● Tasks for this exercise:
[A] Please repeat word for word the part of the RSV vaccine interview that opens with the words containing "Freedman: These VEs" and closes with "nursing homes, etc.".
[B] In the RSV vaccine interview, which two patient groups does Maves describe as being at markedly increased risk of severe RSV infection yet not really represented in the existing clinical trials?

● Given text:

Freedman: These VEs are aggregates in a large number of persons older than 60 years, most of whom are at the younger end of the cohort and many in otherwise good health, and the endpoints are clinically significant disease but not for rates of hospitalization, ICU care or death. Still overall, the vaccines will save lives and prevent hospitalizations, but it is also very clear that the benefits of prevention in these most severe endpoints really take off in persons older than 75 years, people in nursing homes, etc.

I still see us needing very specific risk-based recommendations based on data and not models to focus our targeting efforts, especially if discussion with the treating clinician remains part of the recommendations.

In February, an ACIP slide stated “the extent to which effectiveness will extend to older adults at highest risk of severe RSV (older than 75 years, frail, immunocompromised) is still unknown. To be clear, very little data on those older than 75 years exist, and this age group certainly will not respond to any vaccine of any kind with the same robustness as even those aged 65 years.

Maves: Not really. If anything, it is reassuring. The open question is what happens after 2 years and whether there will be a need or a benefit to future doses, say 5 years in the future.

Healio: Are there still data that you would like to see that haven’t been published?

Freedman: As per above,VE against death, hospitalization, ICU care especially in persons older than 75 years but also in younger groups. Also, data on RSV rates in foreign travelers — particularly cruise ship passengers and group tours (on buses all day) because both COVID-19 and influenza are such problems in these groups.

In fact, if we are already defining high-risk factors for RSV (per current ACIP guidelines) as persons in congregate settings such as nursing homes and institutions, it would seem intuitive to add cruise ship passengers, many of whom are quite elderly, and tour group members right away at this meeting to the high-risk group.

Maves: I care for a lot of patients with transplants or hematologic malignancy, two groups that are at markedly increased risk of severe RSV infection but who were not really represented in the existing clinical trials. These are the groups for whom I really want to see vaccine efficacy data. I would also be interested in looking at younger adults with significant underlying cardiac or pulmonary disease.

Healio: What’s the No. 1 thing that could get RSV shots into more arms this year?

Freedman: A well-publicized RSV outbreak on a couple of massive cruise ships or a massive spike in RSV cases and deaths after the Thanksgiving holiday to sensitize people before the Christmas holiday.

● Data extract:
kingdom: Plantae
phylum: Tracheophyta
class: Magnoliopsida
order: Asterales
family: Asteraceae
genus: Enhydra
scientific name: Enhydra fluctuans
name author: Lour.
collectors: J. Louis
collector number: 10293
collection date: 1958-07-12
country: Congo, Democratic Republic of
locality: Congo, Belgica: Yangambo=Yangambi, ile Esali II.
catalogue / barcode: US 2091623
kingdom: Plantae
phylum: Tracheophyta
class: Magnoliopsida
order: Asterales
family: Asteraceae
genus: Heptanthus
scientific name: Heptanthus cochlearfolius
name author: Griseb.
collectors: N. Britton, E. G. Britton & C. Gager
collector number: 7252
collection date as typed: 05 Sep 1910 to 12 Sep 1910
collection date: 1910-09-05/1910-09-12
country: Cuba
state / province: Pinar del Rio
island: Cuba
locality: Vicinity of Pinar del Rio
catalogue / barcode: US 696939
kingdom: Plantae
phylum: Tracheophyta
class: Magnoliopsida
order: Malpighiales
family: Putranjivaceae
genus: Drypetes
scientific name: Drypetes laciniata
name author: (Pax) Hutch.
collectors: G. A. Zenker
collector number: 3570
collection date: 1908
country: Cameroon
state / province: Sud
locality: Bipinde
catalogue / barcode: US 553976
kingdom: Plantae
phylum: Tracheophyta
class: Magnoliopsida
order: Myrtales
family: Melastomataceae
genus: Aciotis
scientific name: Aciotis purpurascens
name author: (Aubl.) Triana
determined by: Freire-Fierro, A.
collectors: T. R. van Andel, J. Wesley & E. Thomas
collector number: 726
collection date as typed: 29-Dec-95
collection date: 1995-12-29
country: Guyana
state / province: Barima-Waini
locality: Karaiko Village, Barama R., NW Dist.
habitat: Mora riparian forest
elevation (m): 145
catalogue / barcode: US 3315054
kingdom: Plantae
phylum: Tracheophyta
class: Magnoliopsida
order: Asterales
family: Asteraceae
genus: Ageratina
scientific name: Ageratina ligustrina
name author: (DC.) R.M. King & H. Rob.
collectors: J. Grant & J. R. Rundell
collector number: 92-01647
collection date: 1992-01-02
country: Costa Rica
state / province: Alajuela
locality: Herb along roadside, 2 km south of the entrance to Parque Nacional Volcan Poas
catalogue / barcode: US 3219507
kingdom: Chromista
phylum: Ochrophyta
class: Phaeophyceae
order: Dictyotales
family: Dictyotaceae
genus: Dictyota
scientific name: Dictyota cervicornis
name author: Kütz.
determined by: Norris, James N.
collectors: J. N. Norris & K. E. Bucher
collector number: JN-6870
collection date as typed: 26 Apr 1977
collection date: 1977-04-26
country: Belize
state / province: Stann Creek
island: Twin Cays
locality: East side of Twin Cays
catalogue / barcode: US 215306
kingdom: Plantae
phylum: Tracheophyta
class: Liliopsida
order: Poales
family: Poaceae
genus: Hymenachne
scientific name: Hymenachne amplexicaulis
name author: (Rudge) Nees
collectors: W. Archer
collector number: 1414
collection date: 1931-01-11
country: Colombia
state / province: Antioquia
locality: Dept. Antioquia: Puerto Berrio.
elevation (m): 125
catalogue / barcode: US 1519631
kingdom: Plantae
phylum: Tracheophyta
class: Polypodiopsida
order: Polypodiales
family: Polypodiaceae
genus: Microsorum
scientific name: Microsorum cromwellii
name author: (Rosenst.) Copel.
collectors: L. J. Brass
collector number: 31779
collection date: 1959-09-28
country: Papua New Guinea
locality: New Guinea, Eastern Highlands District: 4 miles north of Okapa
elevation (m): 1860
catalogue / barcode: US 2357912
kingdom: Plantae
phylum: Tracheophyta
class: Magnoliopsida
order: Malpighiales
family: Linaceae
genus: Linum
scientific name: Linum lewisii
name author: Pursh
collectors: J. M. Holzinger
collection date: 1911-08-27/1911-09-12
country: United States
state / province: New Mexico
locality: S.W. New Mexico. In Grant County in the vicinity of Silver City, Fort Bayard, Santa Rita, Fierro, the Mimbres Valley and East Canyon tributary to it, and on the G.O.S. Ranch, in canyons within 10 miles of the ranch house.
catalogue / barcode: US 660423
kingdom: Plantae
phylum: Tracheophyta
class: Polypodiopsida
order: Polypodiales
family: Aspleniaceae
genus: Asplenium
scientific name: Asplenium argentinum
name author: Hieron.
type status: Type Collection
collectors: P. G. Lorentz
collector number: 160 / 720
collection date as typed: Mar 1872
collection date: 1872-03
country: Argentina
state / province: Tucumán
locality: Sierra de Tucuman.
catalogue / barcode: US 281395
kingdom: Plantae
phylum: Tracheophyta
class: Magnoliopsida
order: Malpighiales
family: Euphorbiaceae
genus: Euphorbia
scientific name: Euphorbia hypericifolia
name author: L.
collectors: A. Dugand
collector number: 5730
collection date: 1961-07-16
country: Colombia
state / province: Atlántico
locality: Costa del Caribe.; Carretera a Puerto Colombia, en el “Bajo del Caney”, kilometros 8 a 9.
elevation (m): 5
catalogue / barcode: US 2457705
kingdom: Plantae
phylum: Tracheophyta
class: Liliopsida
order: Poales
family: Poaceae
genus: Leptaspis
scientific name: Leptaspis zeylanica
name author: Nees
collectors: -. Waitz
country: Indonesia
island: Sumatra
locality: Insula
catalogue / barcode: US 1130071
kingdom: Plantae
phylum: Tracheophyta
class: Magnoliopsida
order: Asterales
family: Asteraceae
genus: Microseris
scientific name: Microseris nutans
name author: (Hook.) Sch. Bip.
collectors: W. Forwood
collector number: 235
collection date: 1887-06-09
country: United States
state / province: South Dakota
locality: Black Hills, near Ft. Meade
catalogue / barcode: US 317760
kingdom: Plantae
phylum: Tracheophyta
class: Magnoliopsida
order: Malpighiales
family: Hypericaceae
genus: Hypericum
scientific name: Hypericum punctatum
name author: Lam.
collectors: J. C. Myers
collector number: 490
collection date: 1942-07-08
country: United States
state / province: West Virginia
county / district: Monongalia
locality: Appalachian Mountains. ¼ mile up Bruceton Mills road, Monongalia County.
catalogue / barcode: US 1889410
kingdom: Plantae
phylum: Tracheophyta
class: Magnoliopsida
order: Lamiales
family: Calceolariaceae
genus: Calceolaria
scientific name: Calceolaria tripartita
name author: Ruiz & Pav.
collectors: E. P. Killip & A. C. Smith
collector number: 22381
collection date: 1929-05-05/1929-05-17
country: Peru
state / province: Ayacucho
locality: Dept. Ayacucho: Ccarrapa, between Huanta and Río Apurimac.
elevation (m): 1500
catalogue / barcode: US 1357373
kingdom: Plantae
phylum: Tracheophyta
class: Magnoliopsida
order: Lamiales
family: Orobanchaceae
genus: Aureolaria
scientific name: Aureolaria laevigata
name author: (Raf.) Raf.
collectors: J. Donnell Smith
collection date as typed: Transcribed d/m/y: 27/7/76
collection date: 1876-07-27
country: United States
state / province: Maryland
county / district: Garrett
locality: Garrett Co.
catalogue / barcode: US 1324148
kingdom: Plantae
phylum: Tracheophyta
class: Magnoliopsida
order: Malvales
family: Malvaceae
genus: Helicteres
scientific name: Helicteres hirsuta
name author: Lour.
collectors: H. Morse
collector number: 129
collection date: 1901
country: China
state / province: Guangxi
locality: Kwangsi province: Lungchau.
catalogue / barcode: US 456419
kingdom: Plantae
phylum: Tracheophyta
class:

● Your written answers:
[A]
Freedman: These VEs are aggregates in a large number of persons older than 60 years, most of whom are at the younger end of the cohort and many in otherwise good health, and the endpoints are clinically significant disease but not for rates of hospitalization, ICU care or death. Still overall, the vaccines will save lives and prevent hospitalizations, but it is also very clear that the benefits of prevention in these most severe endpoints really take off in persons older than 75 years, people in nursing homes, etc.

[B] Patients with transplants and patients with hematologic malignancy.